## Exercise directions
When the line containing "left hip: (450, 276)" is found in the data below, give it again along with every later line, exactly; drop the pictures.

## Task inputs

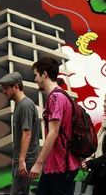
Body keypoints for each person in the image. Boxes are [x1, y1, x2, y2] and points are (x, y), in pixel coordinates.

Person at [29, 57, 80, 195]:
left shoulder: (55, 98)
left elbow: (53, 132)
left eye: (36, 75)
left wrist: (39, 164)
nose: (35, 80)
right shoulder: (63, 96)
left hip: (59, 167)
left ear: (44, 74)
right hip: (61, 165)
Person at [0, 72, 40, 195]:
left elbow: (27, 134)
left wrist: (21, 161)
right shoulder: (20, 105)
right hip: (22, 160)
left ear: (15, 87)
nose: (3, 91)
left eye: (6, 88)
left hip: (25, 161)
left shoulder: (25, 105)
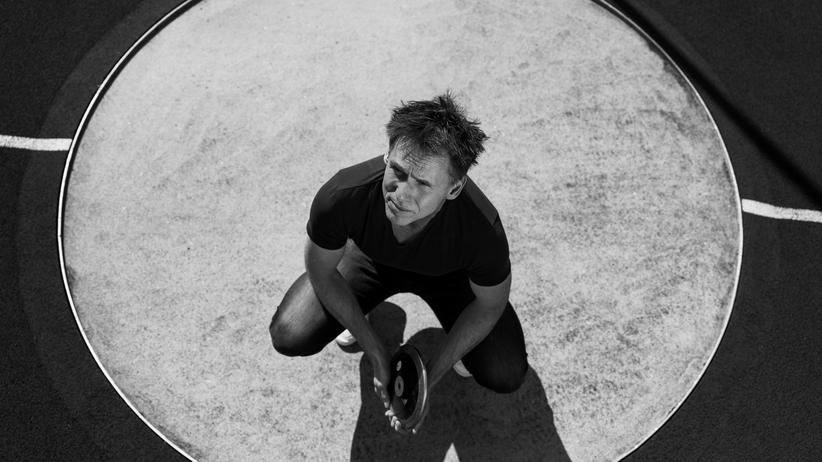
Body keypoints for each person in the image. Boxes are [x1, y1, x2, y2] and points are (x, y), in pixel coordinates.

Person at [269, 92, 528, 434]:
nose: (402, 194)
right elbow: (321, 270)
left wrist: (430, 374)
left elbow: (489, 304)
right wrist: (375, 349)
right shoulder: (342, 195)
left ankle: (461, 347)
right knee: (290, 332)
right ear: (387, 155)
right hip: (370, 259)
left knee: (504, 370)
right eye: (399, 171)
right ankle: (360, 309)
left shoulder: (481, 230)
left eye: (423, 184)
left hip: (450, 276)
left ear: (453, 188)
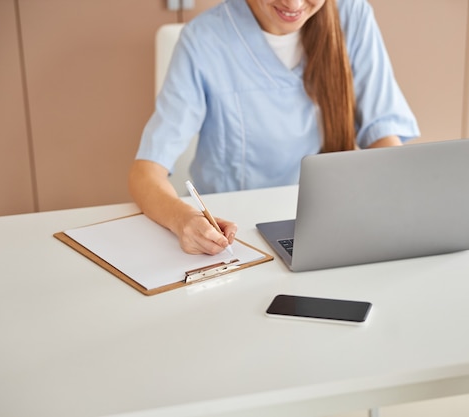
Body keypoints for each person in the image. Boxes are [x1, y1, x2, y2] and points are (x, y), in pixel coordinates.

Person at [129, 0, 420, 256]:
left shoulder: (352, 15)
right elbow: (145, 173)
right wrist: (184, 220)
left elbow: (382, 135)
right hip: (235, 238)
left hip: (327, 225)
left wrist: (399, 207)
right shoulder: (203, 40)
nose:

## Solution
left hip: (450, 276)
left ear: (453, 188)
Body keypoints for each person in the image. Boxes are [x1, y1, x2, y2] and points are (x, y), in pixel coordinates.

Person at [129, 0, 420, 256]:
left shoulder: (352, 15)
right elbow: (145, 173)
right wrist: (184, 220)
left elbow: (382, 135)
right hip: (235, 238)
left hip: (327, 225)
left wrist: (399, 207)
right shoulder: (203, 40)
nose:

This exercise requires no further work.